About his previous work, California:
“I would almost dare to say that
California is Mendicutti’s best book, even more so than El palomo cojo or Los
novios búlgaros.” Antonio
Fontana, ABC Cultural
“Eduardo Mendicutti is one of the
most serious writers in current Spanish literature. He always manages to deepen
the wound through the use of humor, frivolity, and the troubles of the heart.” Luis García Montero, El País
“Eduardo Mendicutti will submerge
the reader in a fun and provocative parody.” Joaquín Arnáiz, La Razón
“A committed protest novel.” J. Ernesto Ayala-Dip, Babelia (El País)

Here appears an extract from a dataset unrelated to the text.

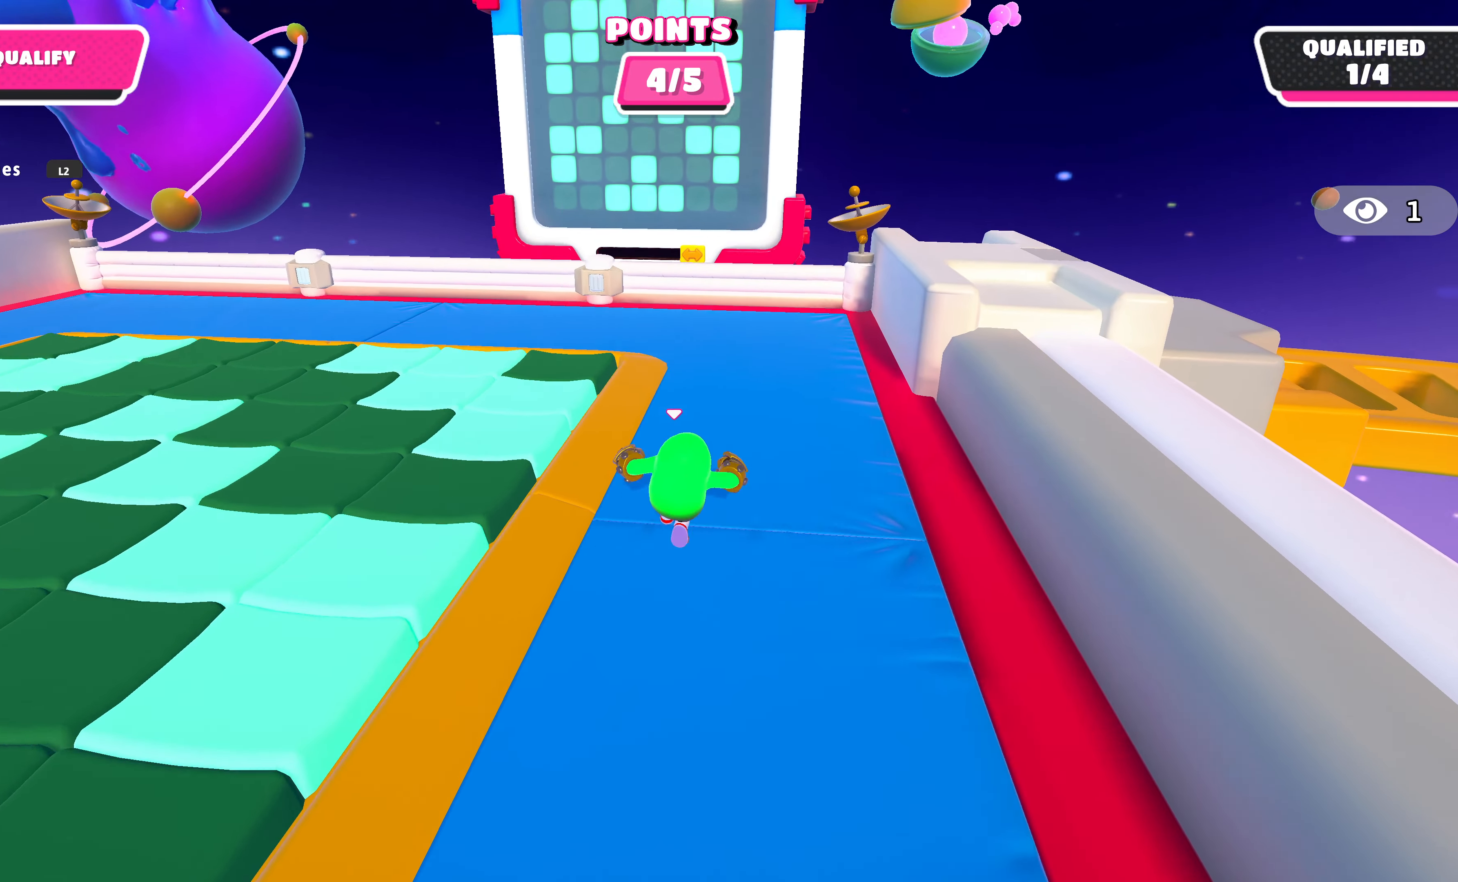
{"buttons": [], "left_stick": "up", "right_stick": "up-left", "events": [[133, "right_stick", "left"], [267, "right_stick", "center"], [367, "right_stick", "up-left"]]}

“It is well worth it to approach
California.” Enrique
Turpin, El Periódico
“Mendicutti achieves what he wanted:
fun and emotion.” Aída R.
Agraso, Diario de Jerez
“This novel stands out due to its capacity for verbal elaboration.” Joaquín
Marco, El Cultural (El Mundo)
Eduardo Mendicutti was born in Sanlúcar de Barrameda (Cádiz) in
1948. In 1972 he moved to Madrid where
he obtained a degree in Journalism and where he has lived ever since. He has
won prizes such as the Café de Gijón and Sésamo. He has published over ten works, all of them
enthusiastically received by critics and public alike, and which have been
translated into different languages. Two of his novels, El palomo
cojo and Los novios búlgaros,
have been brought to the big screen, the first directed by Jaime de Armiñán and
the second by Eloy de la Iglesia. His novel El
ángel descuidado won the Critics’ Prize in Andalucía in 2002.